Directions ▸ If a line holds an image, leave the image out; write out everything else in the records exactly.

= = = = = = =

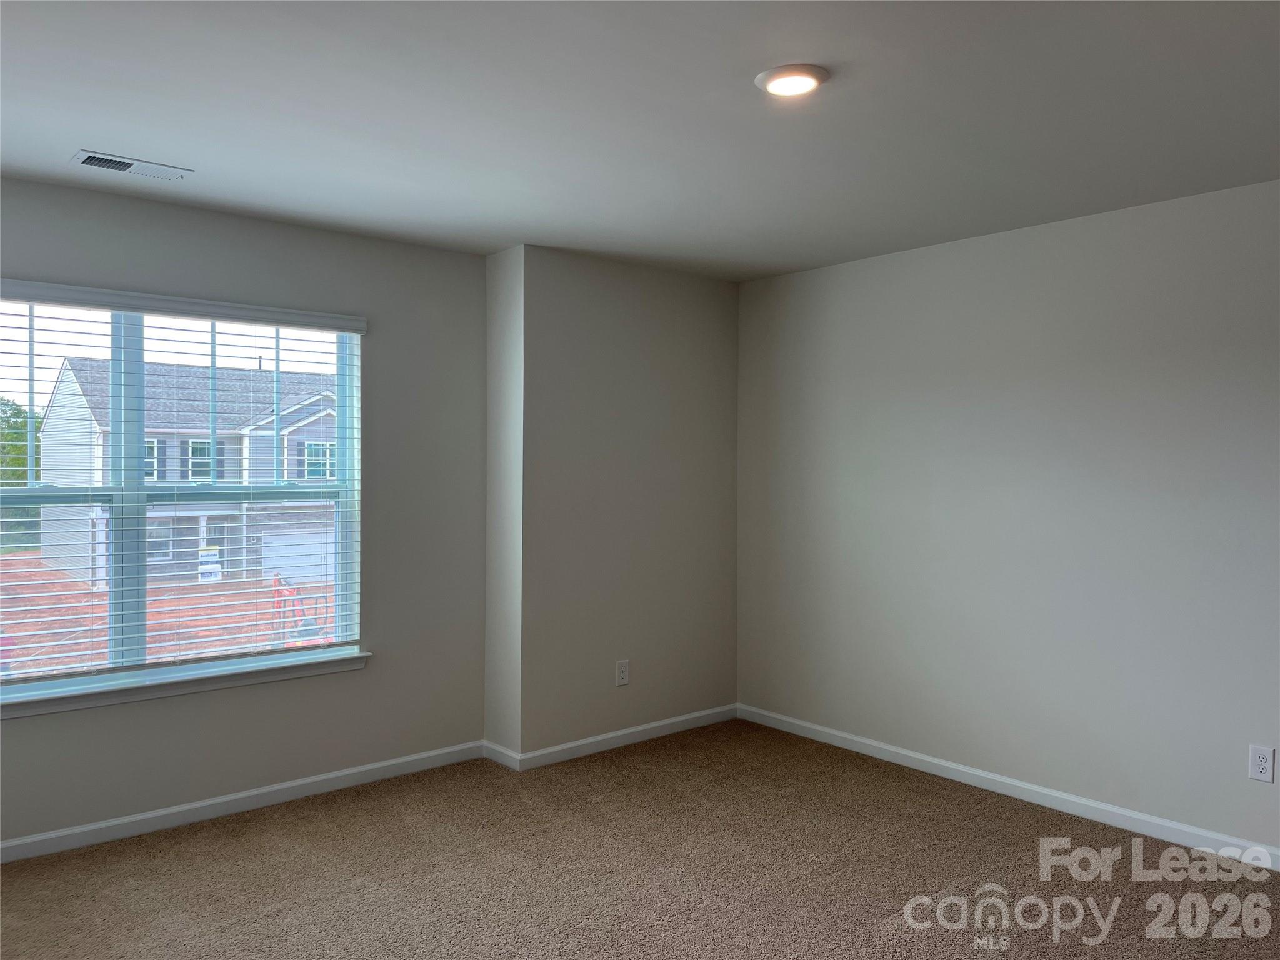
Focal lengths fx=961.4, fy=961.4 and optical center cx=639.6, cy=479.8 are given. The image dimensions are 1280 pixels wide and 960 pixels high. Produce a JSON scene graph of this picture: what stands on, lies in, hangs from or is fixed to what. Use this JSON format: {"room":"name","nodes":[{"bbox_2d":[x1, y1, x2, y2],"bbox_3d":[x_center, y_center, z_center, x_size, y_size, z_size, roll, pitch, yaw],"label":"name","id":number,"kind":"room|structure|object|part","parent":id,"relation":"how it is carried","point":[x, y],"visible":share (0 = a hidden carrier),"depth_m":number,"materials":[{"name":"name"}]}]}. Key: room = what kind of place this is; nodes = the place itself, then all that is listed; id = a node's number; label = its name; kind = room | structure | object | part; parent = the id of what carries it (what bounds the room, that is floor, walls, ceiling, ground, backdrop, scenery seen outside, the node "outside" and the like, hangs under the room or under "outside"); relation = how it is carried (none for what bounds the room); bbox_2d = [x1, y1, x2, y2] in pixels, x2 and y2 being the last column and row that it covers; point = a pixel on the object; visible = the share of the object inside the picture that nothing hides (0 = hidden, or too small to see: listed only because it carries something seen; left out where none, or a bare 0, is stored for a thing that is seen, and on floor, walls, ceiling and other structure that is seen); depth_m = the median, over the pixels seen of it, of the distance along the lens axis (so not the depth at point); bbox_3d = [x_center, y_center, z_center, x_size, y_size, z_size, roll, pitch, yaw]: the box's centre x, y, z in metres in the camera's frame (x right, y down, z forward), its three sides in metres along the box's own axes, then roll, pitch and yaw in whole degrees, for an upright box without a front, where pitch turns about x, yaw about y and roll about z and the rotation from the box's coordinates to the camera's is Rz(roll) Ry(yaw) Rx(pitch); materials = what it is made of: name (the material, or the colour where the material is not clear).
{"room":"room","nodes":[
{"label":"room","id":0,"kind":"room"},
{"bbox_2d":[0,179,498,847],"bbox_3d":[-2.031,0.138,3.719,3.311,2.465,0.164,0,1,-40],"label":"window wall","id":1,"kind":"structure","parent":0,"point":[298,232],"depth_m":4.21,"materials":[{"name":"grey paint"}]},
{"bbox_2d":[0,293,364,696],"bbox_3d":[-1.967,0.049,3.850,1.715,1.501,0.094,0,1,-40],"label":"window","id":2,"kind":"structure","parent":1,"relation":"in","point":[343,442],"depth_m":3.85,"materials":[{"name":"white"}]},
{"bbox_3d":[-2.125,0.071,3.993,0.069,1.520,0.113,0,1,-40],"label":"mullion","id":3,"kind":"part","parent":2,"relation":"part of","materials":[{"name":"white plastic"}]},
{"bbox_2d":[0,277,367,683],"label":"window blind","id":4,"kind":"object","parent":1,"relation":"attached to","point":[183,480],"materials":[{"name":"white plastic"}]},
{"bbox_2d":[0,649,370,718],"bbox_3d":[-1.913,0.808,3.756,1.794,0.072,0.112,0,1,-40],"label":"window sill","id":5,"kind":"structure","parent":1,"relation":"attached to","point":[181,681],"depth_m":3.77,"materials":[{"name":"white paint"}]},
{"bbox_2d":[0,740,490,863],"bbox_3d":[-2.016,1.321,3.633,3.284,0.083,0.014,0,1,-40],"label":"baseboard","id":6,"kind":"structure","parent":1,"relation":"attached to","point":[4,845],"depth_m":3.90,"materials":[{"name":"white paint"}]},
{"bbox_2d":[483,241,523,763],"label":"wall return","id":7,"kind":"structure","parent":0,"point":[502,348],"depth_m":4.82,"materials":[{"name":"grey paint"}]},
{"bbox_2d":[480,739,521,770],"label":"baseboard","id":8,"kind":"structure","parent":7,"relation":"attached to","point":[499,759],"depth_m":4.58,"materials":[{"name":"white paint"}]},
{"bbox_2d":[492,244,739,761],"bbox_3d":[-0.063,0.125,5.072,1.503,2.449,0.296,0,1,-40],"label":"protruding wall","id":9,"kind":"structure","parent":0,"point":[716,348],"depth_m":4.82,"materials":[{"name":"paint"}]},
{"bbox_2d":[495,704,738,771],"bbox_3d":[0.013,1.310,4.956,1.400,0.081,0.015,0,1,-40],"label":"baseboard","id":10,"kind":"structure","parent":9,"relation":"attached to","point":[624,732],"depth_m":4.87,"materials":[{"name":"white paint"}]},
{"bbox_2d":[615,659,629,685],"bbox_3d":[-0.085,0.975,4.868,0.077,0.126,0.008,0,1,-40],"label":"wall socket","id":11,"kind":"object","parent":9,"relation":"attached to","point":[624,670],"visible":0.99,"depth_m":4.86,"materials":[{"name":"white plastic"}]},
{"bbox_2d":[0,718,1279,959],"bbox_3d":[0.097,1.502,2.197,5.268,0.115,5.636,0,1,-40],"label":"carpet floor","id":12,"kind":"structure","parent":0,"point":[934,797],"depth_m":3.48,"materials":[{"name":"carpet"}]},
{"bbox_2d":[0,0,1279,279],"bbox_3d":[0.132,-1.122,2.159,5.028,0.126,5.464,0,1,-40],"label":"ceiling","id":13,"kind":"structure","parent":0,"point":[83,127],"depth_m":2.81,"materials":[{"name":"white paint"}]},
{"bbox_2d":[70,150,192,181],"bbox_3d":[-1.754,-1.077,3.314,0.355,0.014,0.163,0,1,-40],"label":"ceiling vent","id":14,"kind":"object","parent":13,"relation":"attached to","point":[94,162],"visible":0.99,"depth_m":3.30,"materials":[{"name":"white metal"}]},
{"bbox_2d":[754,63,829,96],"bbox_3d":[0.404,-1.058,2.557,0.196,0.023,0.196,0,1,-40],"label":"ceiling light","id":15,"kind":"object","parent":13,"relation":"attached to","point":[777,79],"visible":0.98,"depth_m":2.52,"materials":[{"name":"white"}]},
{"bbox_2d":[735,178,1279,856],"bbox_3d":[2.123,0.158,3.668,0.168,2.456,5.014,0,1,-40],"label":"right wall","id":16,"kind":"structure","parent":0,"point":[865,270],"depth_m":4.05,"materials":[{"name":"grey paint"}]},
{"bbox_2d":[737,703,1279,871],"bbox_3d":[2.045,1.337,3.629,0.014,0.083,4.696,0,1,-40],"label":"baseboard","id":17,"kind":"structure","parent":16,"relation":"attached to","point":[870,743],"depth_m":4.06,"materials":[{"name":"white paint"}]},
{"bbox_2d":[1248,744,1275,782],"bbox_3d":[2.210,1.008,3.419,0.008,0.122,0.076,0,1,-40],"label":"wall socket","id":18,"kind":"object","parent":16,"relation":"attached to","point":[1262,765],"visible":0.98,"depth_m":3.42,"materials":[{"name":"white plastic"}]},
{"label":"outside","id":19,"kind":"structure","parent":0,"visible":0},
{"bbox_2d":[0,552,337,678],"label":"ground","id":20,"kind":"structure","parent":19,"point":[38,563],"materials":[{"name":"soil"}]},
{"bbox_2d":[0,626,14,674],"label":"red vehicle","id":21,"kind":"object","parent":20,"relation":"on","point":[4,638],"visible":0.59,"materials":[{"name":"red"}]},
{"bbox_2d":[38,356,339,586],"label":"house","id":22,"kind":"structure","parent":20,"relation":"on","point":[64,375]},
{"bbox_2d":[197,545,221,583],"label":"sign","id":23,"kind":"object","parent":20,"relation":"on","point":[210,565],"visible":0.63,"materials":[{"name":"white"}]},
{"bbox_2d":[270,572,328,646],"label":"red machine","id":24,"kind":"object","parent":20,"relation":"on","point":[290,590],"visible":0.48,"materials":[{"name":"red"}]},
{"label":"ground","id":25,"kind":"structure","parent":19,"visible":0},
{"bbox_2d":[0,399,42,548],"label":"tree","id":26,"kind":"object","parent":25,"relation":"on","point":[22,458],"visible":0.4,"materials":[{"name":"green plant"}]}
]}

= = = = = = =

Task result ▸
Focal lengths fx=961.4, fy=961.4 and optical center cx=639.6, cy=479.8 are given. The image dimensions are 1280 pixels wide and 960 pixels high. Produce a JSON scene graph of this picture: what stands on, lies in, hangs from or is fixed to what. Use this JSON format: {"room":"name","nodes":[{"bbox_2d":[x1, y1, x2, y2],"bbox_3d":[x_center, y_center, z_center, x_size, y_size, z_size, roll, pitch, yaw],"label":"name","id":number,"kind":"room|structure|object|part","parent":id,"relation":"how it is carried","point":[x, y],"visible":share (0 = a hidden carrier),"depth_m":number,"materials":[{"name":"name"}]}]}. Key: room = what kind of place this is; nodes = the place itself, then all that is listed; id = a node's number; label = its name; kind = room | structure | object | part; parent = the id of what carries it (what bounds the room, that is floor, walls, ceiling, ground, backdrop, scenery seen outside, the node "outside" and the like, hangs under the room or under "outside"); relation = how it is carried (none for what bounds the room); bbox_2d = [x1, y1, x2, y2] in pixels, x2 and y2 being the last column and row that it covers; point = a pixel on the object; visible = the share of the object inside the picture that nothing hides (0 = hidden, or too small to see: listed only because it carries something seen; left out where none, or a bare 0, is stored for a thing that is seen, and on floor, walls, ceiling and other structure that is seen); depth_m = the median, over the pixels seen of it, of the distance along the lens axis (so not the depth at point); bbox_3d = [x_center, y_center, z_center, x_size, y_size, z_size, roll, pitch, yaw]: the box's centre x, y, z in metres in the camera's frame (x right, y down, z forward), its three sides in metres along the box's own axes, then roll, pitch and yaw in whole degrees, for an upright box without a front, where pitch turns about x, yaw about y and roll about z and the rotation from the box's coordinates to the camera's is Rz(roll) Ry(yaw) Rx(pitch); materials = what it is made of: name (the material, or the colour where the material is not clear).
{"room":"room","nodes":[
{"label":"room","id":0,"kind":"room"},
{"bbox_2d":[0,179,498,847],"bbox_3d":[-2.031,0.138,3.719,3.311,2.465,0.164,0,1,-40],"label":"window wall","id":1,"kind":"structure","parent":0,"point":[298,232],"depth_m":4.21,"materials":[{"name":"grey paint"}]},
{"bbox_2d":[0,293,364,696],"bbox_3d":[-1.967,0.049,3.850,1.715,1.501,0.094,0,1,-40],"label":"window","id":2,"kind":"structure","parent":1,"relation":"in","point":[343,442],"depth_m":3.85,"materials":[{"name":"white"}]},
{"bbox_3d":[-2.125,0.071,3.993,0.069,1.520,0.113,0,1,-40],"label":"mullion","id":3,"kind":"part","parent":2,"relation":"part of","materials":[{"name":"white plastic"}]},
{"bbox_2d":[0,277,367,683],"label":"window blind","id":4,"kind":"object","parent":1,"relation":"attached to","point":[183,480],"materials":[{"name":"white plastic"}]},
{"bbox_2d":[0,649,370,718],"bbox_3d":[-1.913,0.808,3.756,1.794,0.072,0.112,0,1,-40],"label":"window sill","id":5,"kind":"structure","parent":1,"relation":"attached to","point":[181,681],"depth_m":3.77,"materials":[{"name":"white paint"}]},
{"bbox_2d":[0,740,490,863],"bbox_3d":[-2.016,1.321,3.633,3.284,0.083,0.014,0,1,-40],"label":"baseboard","id":6,"kind":"structure","parent":1,"relation":"attached to","point":[4,845],"depth_m":3.90,"materials":[{"name":"white paint"}]},
{"bbox_2d":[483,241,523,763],"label":"wall return","id":7,"kind":"structure","parent":0,"point":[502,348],"depth_m":4.82,"materials":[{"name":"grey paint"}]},
{"bbox_2d":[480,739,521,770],"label":"baseboard","id":8,"kind":"structure","parent":7,"relation":"attached to","point":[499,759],"depth_m":4.58,"materials":[{"name":"white paint"}]},
{"bbox_2d":[492,244,739,761],"bbox_3d":[-0.063,0.125,5.072,1.503,2.449,0.296,0,1,-40],"label":"protruding wall","id":9,"kind":"structure","parent":0,"point":[716,348],"depth_m":4.82,"materials":[{"name":"paint"}]},
{"bbox_2d":[495,704,738,771],"bbox_3d":[0.013,1.310,4.956,1.400,0.081,0.015,0,1,-40],"label":"baseboard","id":10,"kind":"structure","parent":9,"relation":"attached to","point":[624,732],"depth_m":4.87,"materials":[{"name":"white paint"}]},
{"bbox_2d":[615,659,629,685],"bbox_3d":[-0.085,0.975,4.868,0.077,0.126,0.008,0,1,-40],"label":"wall socket","id":11,"kind":"object","parent":9,"relation":"attached to","point":[624,670],"visible":0.99,"depth_m":4.86,"materials":[{"name":"white plastic"}]},
{"bbox_2d":[0,718,1279,959],"bbox_3d":[0.097,1.502,2.197,5.268,0.115,5.636,0,1,-40],"label":"carpet floor","id":12,"kind":"structure","parent":0,"point":[934,797],"depth_m":3.48,"materials":[{"name":"carpet"}]},
{"bbox_2d":[0,0,1279,279],"bbox_3d":[0.132,-1.122,2.159,5.028,0.126,5.464,0,1,-40],"label":"ceiling","id":13,"kind":"structure","parent":0,"point":[83,127],"depth_m":2.81,"materials":[{"name":"white paint"}]},
{"bbox_2d":[70,150,192,181],"bbox_3d":[-1.754,-1.077,3.314,0.355,0.014,0.163,0,1,-40],"label":"ceiling vent","id":14,"kind":"object","parent":13,"relation":"attached to","point":[94,162],"visible":0.99,"depth_m":3.30,"materials":[{"name":"white metal"}]},
{"bbox_2d":[754,63,829,96],"bbox_3d":[0.404,-1.058,2.557,0.196,0.023,0.196,0,1,-40],"label":"ceiling light","id":15,"kind":"object","parent":13,"relation":"attached to","point":[777,79],"visible":0.98,"depth_m":2.52,"materials":[{"name":"white"}]},
{"bbox_2d":[735,178,1279,856],"bbox_3d":[2.123,0.158,3.668,0.168,2.456,5.014,0,1,-40],"label":"right wall","id":16,"kind":"structure","parent":0,"point":[865,270],"depth_m":4.05,"materials":[{"name":"grey paint"}]},
{"bbox_2d":[737,703,1279,871],"bbox_3d":[2.045,1.337,3.629,0.014,0.083,4.696,0,1,-40],"label":"baseboard","id":17,"kind":"structure","parent":16,"relation":"attached to","point":[870,743],"depth_m":4.06,"materials":[{"name":"white paint"}]},
{"bbox_2d":[1248,744,1275,782],"bbox_3d":[2.210,1.008,3.419,0.008,0.122,0.076,0,1,-40],"label":"wall socket","id":18,"kind":"object","parent":16,"relation":"attached to","point":[1262,765],"visible":0.98,"depth_m":3.42,"materials":[{"name":"white plastic"}]},
{"label":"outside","id":19,"kind":"structure","parent":0,"visible":0},
{"bbox_2d":[0,552,337,678],"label":"ground","id":20,"kind":"structure","parent":19,"point":[38,563],"materials":[{"name":"soil"}]},
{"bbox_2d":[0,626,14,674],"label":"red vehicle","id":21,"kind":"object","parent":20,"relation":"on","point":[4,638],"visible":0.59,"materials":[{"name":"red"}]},
{"bbox_2d":[38,356,339,586],"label":"house","id":22,"kind":"structure","parent":20,"relation":"on","point":[64,375]},
{"bbox_2d":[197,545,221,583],"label":"sign","id":23,"kind":"object","parent":20,"relation":"on","point":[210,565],"visible":0.63,"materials":[{"name":"white"}]},
{"bbox_2d":[270,572,328,646],"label":"red machine","id":24,"kind":"object","parent":20,"relation":"on","point":[290,590],"visible":0.48,"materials":[{"name":"red"}]},
{"label":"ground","id":25,"kind":"structure","parent":19,"visible":0},
{"bbox_2d":[0,399,42,548],"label":"tree","id":26,"kind":"object","parent":25,"relation":"on","point":[22,458],"visible":0.4,"materials":[{"name":"green plant"}]}
]}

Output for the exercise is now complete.